* begin PAGE EXCERPT *

Clang Invasion is an animated television series produced for the Canadian children's programming channel YTV. It also aired on Canal Panda, Gloob, Nickelodeon, ABC Me and Pop. 26 episodes were produced.

Plot
Three alien robots, Rivet, Widgit and Socket, accidentally crashed their spaceship on a backyard tree on Earth. Human twins Robin and Daisy Harrison, and their pet dog Sam went to investigate the crash, where they encounter the robots. Not capable of returning to Planet Clang, the robots becomes friends with Robin and Daisy, made Sam speak by installing a voice box, and utilise a spectrum of gadgetry for their goals. The twins also have to keep the robots a secret. Before rivet widget and socket return to planet Clang.

Characters
Rivet: (voiced by Patrick McKenna) The captain of the spaceship, Rivet is a male robot and inventor that serves as a genius to the kids, offering them his inventions. He discovered information about Earth from its old commercial broadcasts into space.
Widgit: (voiced by Linda Kash) The spaceship's navigator and maintainer, Widgit is a female robot who performs poorly technologically compared to the other robots but sympathizes with living things. She can contact with any living thing after accidentally devouring one of Rivet's gadgets.
Socket: (voiced by Doug Hadders) The spaceship's security officer, Socket is a simpler robot, unlike the others. As an old robot, his parts frequently fall off, with Rivet reattaching back socket’s parts. His head also acts as an object storage.
Robin Harrison: (voiced by Julie Lemieux) A 7-year-old human boy and Daisy's twin brother, Robin thinks the arrival of the robots in his background is the best thing in his life.
Daisy Harrison: (voiced by Annick Obonsawin) A 7-year-old human girl and Robin's twin sister, Daisy isn't as wise as her age in contrast to him, despite believing the contrary.

* end PAGE EXCERPT *

### GIVEN REQUEST A
According to the Clang Invasion article, how many episodes of the series were produced?
### GIVEN REQUEST B
List every channel that the Clang Invasion article says the series also aired on, not counting YTV.
### GIVEN REQUEST C
Rewrite the Clang Invasion article between "Robin Harrison: (voiced" and "in his life.", inclusive, putting "child" in place of "boy".
The lines that come next are taken from another source.

* begin AVAILABLE DATA *

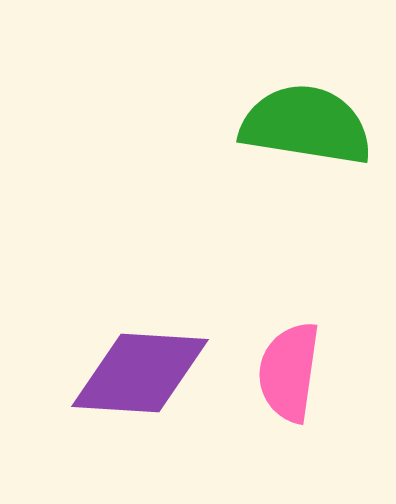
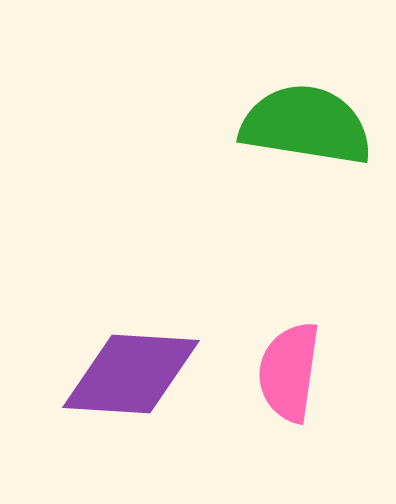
purple diamond: moved 9 px left, 1 px down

* end AVAILABLE DATA *

### CORRECT RESPONSE A
26 episodes were produced.

### CORRECT RESPONSE B
Canal Panda, Gloob, Nickelodeon, ABC Me, Pop

### CORRECT RESPONSE C
Robin Harrison: (voiced by Julie Lemieux) A 7-year-old human child and Daisy's twin brother, Robin thinks the arrival of the robots in his background is the best thing in his life.